§ **EXERCISE INSTRUCTIONS**: Reproduce the following passage on blockholders and earnings informativeness word for word, in full.

§ **READING PASSAGE**:
★ ★ ★ ★ ★
Blockholders are defined as those stockholders who hold more than 5% of the holdings.
These investors are required to report to the authorities once they obtain more than 5% of the
holdings and whenever their holdings change by more than 1%. The blockholders’ role in
Korea is rather limited compared with that in the US since minority shareholders’ rights are
not well protected in Korea.
3. The relationship between ownership structure and earnings informativeness
3.1. The owner–largest shareholder and earnings informativeness
As discussed, the relationship between ownership and earnings informativeness can
possibly be explained using two opposing views suggested in the finance literature—
convergence of interest and management entrenchment hypotheses. The former is based on
the classic agency theory by Jensen and Meckling (1976). The researchers suggest that
agency costs decrease as owner’s ownership interest increases. Investors may perceive that
the owner–largest shareholder behaves in a way to maximize firm value when the owner’s
holding is large, and in this case, convergence of interest between the owner and outside
investors occurs.
★ ★ ★ ★ ★
§ **DATASET EXCERPT**:
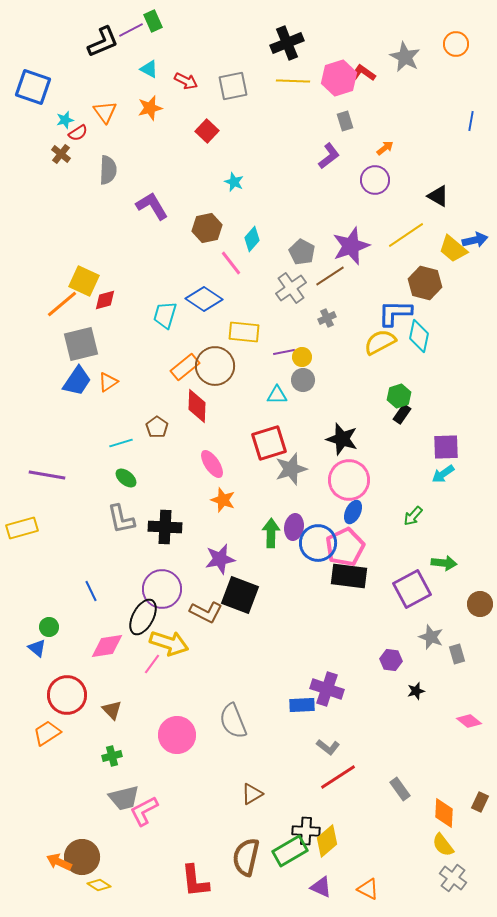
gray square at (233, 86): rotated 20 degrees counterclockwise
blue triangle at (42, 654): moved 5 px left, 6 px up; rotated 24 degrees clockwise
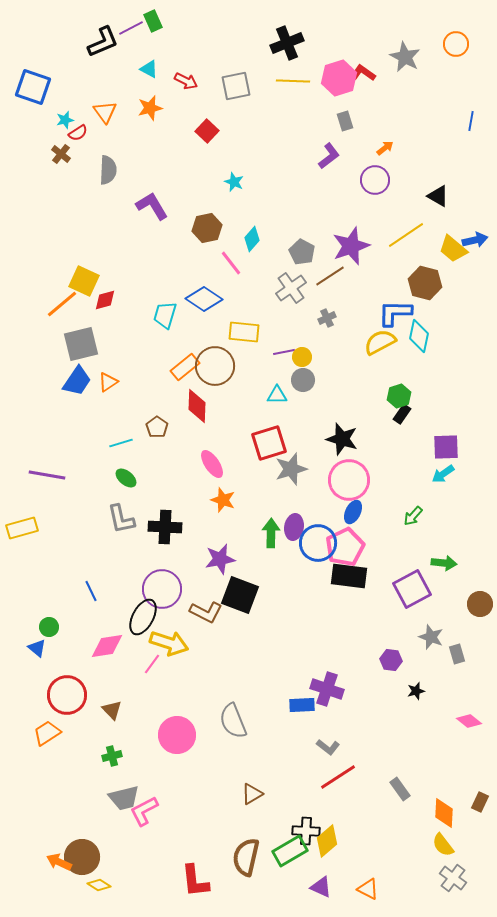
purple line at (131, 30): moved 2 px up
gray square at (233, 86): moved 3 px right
★ ★ ★ ★ ★
§ **RESPONSE TO THE TASK**:
Blockholders are defined as those stockholders who hold more than 5% of the holdings.
These investors are required to report to the authorities once they obtain more than 5% of the
holdings and whenever their holdings change by more than 1%. The blockholders’ role in
Korea is rather limited compared with that in the US since minority shareholders’ rights are
not well protected in Korea.
3. The relationship between ownership structure and earnings informativeness
3.1. The owner–largest shareholder and earnings informativeness
As discussed, the relationship between ownership and earnings informativeness can
possibly be explained using two opposing views suggested in the finance literature—
convergence of interest and management entrenchment hypotheses. The former is based on
the classic agency theory by Jensen and Meckling (1976). The researchers suggest that
agency costs decrease as owner’s ownership interest increases. Investors may perceive that
the owner–largest shareholder behaves in a way to maximize firm value when the owner’s
holding is large, and in this case, convergence of interest between the owner and outside
investors occurs.